● TASKS AND EXERCISES
1) Answer these questions from the passage on Parker Center:
(a) In which television series was the building frequently shown?
(b) According to Commissioner Jeremy Irvine, what reputation did the LAPD have before it moved into Parker Center?
(c) Who is the preservation coordinator for the Los Angeles Conservancy?
2) Write the next part of the passage on Parker Center's historic status, picking up after its final sentence.

● EXCERPTED PASSAGE
Commissioner Barry Milofsky said in January that the building was frequently shown in the television series “Dragnet,” which dramatized actual LAPD cases, and is an “an icon of both of the city and icon of the entertainment industry, and of incredible significance in terms of the social history of the city.”
Commissioner Jeremy Irvine said the LAPD “had a reputation of being extremely corrupt, and there was a lack of transparency” before moving into Parker Center.
The building was constructed at a time when police facilities were being centralized around the country and aided the LAPD in “solving crimes in an efficient, technical manner,” Irvine said.
The historic status is also supported by the Los Angeles Conservancy, a nonprofit historical preservation group, with its preservation coordinator, Laura Dominguez, saying the building has been on the group’s “radar as an important modern resource.”
Parker Center is associated “with the rise of modern policing ... the history of urban renewal and also race relations in the city,” which “provides us with an important opportunity to understand some of these patterns and their relevance today,” Dominguez said.

Chart interpretation exercises:
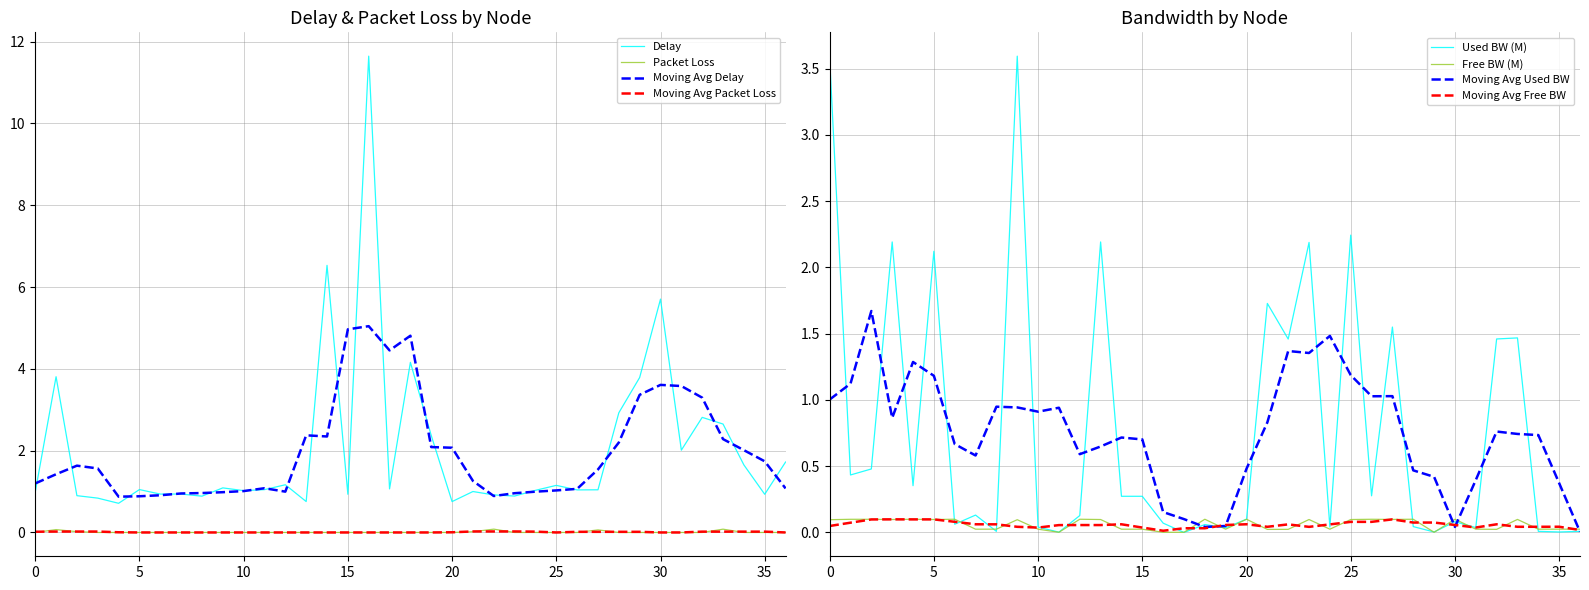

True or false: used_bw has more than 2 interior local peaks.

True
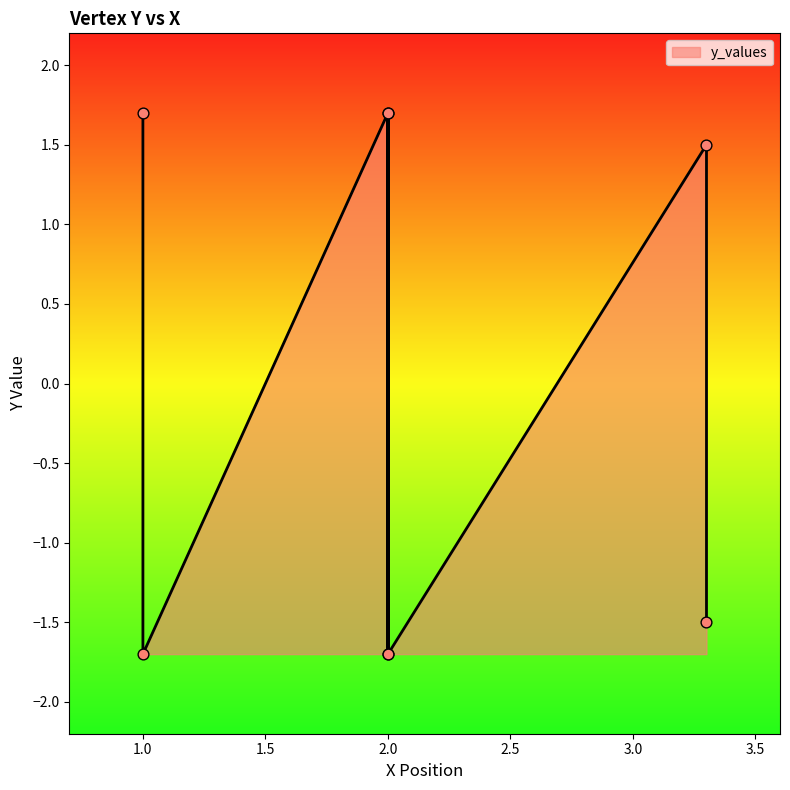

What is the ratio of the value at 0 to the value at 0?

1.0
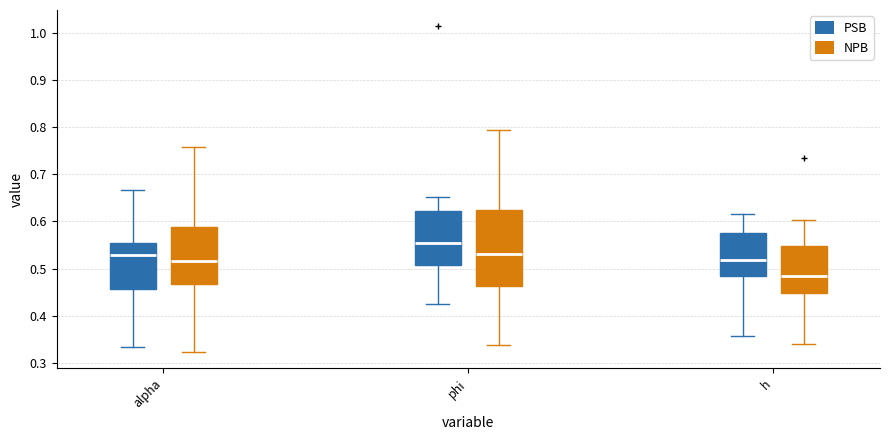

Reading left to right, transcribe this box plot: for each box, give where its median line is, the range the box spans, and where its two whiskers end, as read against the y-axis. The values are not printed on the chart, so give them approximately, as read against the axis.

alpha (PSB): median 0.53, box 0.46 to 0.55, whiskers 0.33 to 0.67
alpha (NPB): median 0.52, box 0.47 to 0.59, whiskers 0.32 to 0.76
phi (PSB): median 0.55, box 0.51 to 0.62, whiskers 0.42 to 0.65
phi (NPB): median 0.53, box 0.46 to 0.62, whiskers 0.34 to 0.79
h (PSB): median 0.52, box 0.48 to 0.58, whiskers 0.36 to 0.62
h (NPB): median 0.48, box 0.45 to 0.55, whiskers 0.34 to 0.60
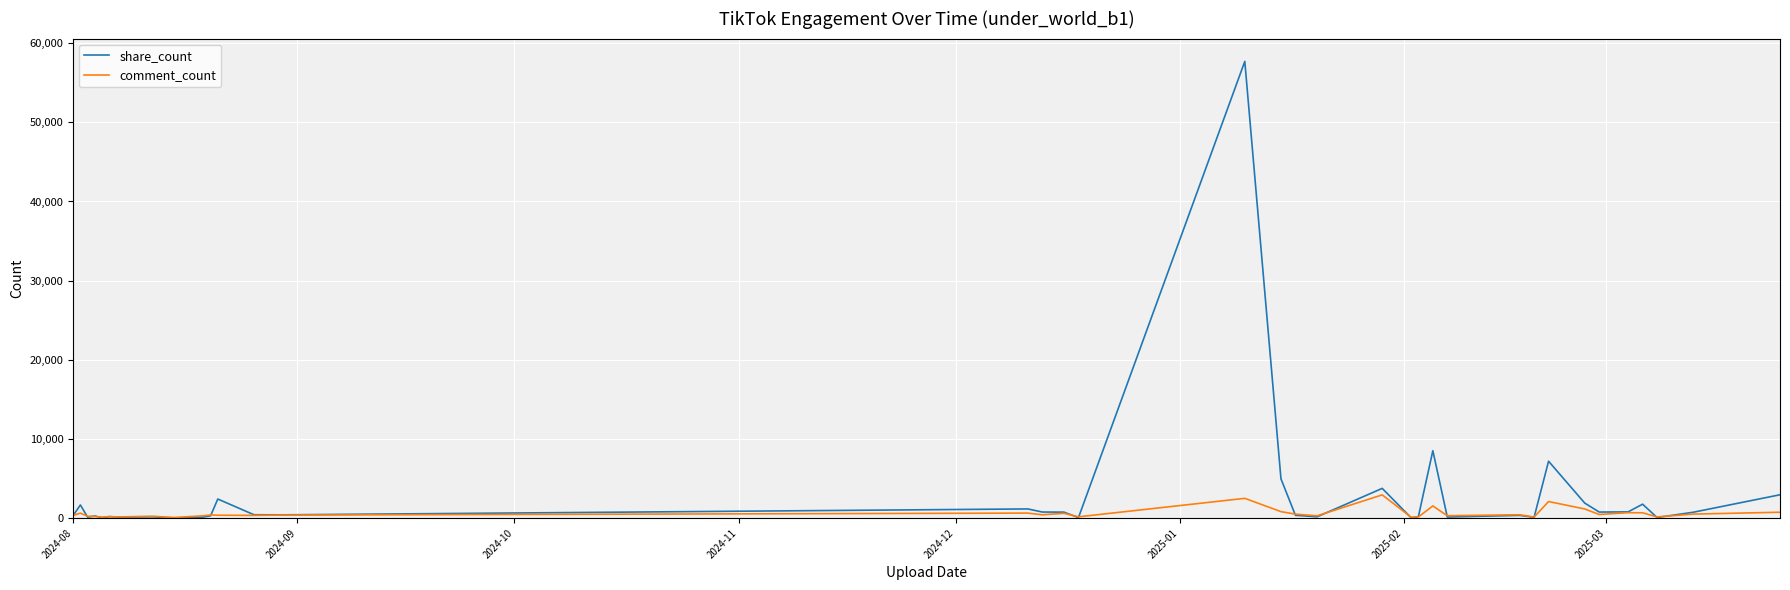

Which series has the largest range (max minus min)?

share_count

● SOLVED PROBLEMS
1)
(a) "Dragnet."
(b) A reputation for being extremely corrupt, along with a lack of transparency.
(c) Laura Dominguez.

2)
The building, originally known as the Police Facilities Building, was named in 1969 after former Chief William H. Parker, who served from 1950 until his death in 1966 from a heart attack.
Parker garnered national recognition for his efforts to make the police department more efficient and disciplined, and he was responsible for starting the Department of Internal Affairs.
Allegations of racial discrimination by police also marked Parker’s tenure, which included the 1965 Watts Riots, with officers being accused of harassment and abuse against the black and Latino communities.